Já de acordo com Fábio Santiago, coordenador do Projeto Algodão em Consórcios Agroecológicos/Diaconia, o credenciamento pelo MAPA da Flor de Caraibeira é um marco histórico para o movimento de crescimento dos SPGs no Brasil e no mundo, por ser a primeira organização de base da agricultura familiar do estado de Alagoas autorizada à avaliação da conformidade orgânica à luz da legislação brasileira dos orgânicos.
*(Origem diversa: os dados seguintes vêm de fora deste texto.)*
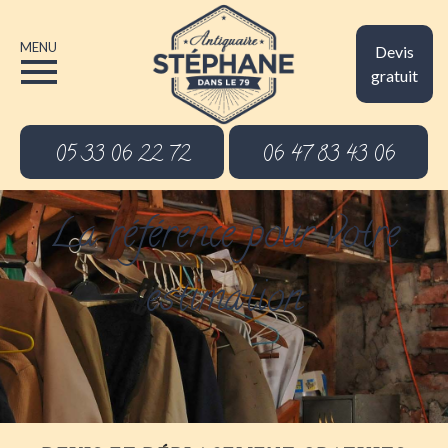
MENU
Devis
gratuit
05 33 06 22 72
06 47 83 43 06
La référence pour votre
estimation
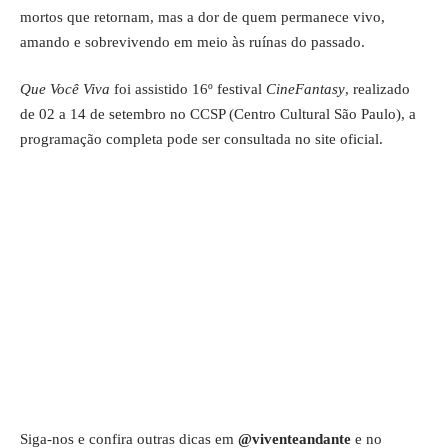
mortos que retornam, mas a dor de quem permanece vivo,
amando e sobrevivendo em meio às ruínas do passado.
Que Você Viva
foi assistido 16º festival
CineFantasy
, realizado
de 02 a 14 de setembro no CCSP (Centro Cultural São Paulo), a
programação completa pode ser consultada no
site oficial
.
Siga-nos e confira outras dicas em
@viventeandante
e no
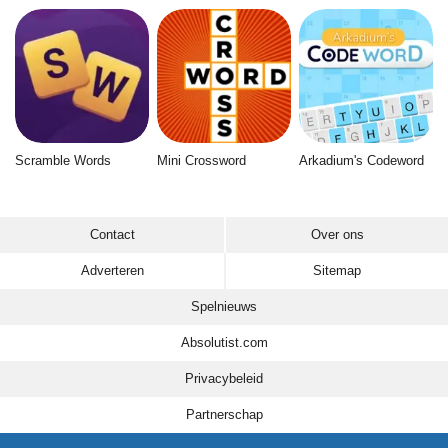
Scramble Words
Mini Crossword
Arkadium's Codeword
Contact
Over ons
Adverteren
Sitemap
Spelnieuws
Absolutist.com
Privacybeleid
Partnerschap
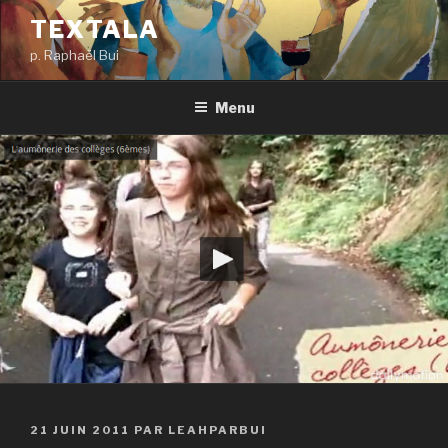
Aller
TEXTALA
au
p. Raphaël Bui
contenu
principal
Menu
PUBLIÉ
21 JUIN 2011
PAR
LEAHPARBUI
LE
“É um resultado importante do Projeto, pois foi possível implementar um conjunto de ações que vem a cada dia promovendo o desenvolvimento da Flor. É impressionante como os agricultores e agricultoras se envolveram com o Projeto desde 2017. Uma caminhada que evidencia que o maior investimento nas transformações sociais é investir em metodologias e instrumentos que formem as pessoas e coloquem para conduzirem seus processos em organização de base, que ligue a produção, organização e comercialização, a partir de uma assessoria técnica que os qualificam. Isso é uma força motriz para o desenvolvimento da agricultura familiar, com capacidade de acessos a mercados com agregação de valor”, afirma.
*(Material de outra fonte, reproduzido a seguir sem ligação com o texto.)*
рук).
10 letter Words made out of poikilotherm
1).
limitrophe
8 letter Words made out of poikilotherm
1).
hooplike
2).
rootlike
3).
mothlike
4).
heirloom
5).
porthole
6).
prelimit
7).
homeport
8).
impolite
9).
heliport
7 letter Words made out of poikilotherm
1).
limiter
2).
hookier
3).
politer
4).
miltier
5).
Além disso, Santiago observa que a agricultura familiar em coletivo social é um potencial de mudanças sociais e econômicas. “É a partir da produção diversificada nas UFPs que se pretendem apoiar o avanço da cadeia de valor dos demais produtos dos consórcios agroecológicos com algodão, sementes de adubação verde, frutas de época, entre outros. O desenvolvimento da Flor representa um potencial de promover uma economia circulante, que retroalimente a manutenção e inclusão social, uma produção regenerativa de paisagem pela diversificação produtiva, conservação das matas e com práticas de solo que podem promover elevados estoques de carbono. Viva a Flor de Caraibeira, vida longa”.
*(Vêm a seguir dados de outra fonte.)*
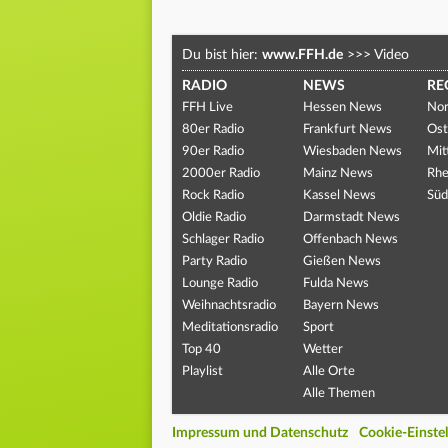
Du bist hier:
www.FFH.de
>>>
Video
RADIO
NEWS
RE
FFH Live
Hessen News
Nor
80er Radio
Frankfurt News
Ost
90er Radio
Wiesbaden News
Mit
2000er Radio
Mainz News
Rhe
Rock Radio
Kassel News
Süd
Oldie Radio
Darmstadt News
Schlager Radio
Offenbach News
Party Radio
Gießen News
Lounge Radio
Fulda News
Weihnachtsradio
Bayern News
Meditationsradio
Sport
Top 40
Wetter
Playlist
Alle Orte
Alle Themen
Impressum und Datenschutz
Cookie-Einste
Projeto Algodão em Consórcios Agroecológicos – É uma iniciativa coordenada pela Diaconia e tem apoio financeiro da Laudes Foundation através do IDH – Sustainble Trade Initiative, da Inter-American Foundation (IAF), da V. Fair Trade e o Instituto Lojas Renner. No incentivo à gestão e disseminação do conhecimento, o Projeto é parceiro estratégico do FIDA/AKSAAM/UFV/IPPDS/FUNARBE e da Universidade Federal de Sergipe (UFS, Campus Sertão – Nossa Senhora da Glória/SE). Ainda é parceiro do SENAI Têxtil e Confecção da Paraíba, Projeto + Algodão – FAO/MRE-ABC/IBA/Governo do Paraguai, Programa Mundial de Alimentos (PMA) e o Projeto Algodão Agroecológico Potiguar no Rio Grande do Norte. A área de atuação é em 7 territórios e 6 estados na região semiárida do Nordeste do Brasil. Há colaboração com ONGs locais (Instituto Palmas – Alto Sertão de Alagoas, ONG Chapada – Sertão do Araripe/PE e Cáritas Diocesana de São Raimundo Nonato – Sertão do Piauí) para a expansão do cultivo do algodão consorciado e fortalecimento dos Organismos Participativos de Avaliação da Conformidade (OPACs) – Associações Rurais de Certificação Orgânica Participativa. No Sertão do Cariri, na Paraíba, o assessoramento técnico está sendo realizado pela Arribaçã, tendo ainda a parceria com o CEOP – Território do Curimataú/Seridó. No Sertão do Pajeú (PE) e Sertão do Apodi (RN), a Diaconia mantém escritórios e atividades e se encarrega da implementação das ações locais do Projeto e parceria com CPT – RN.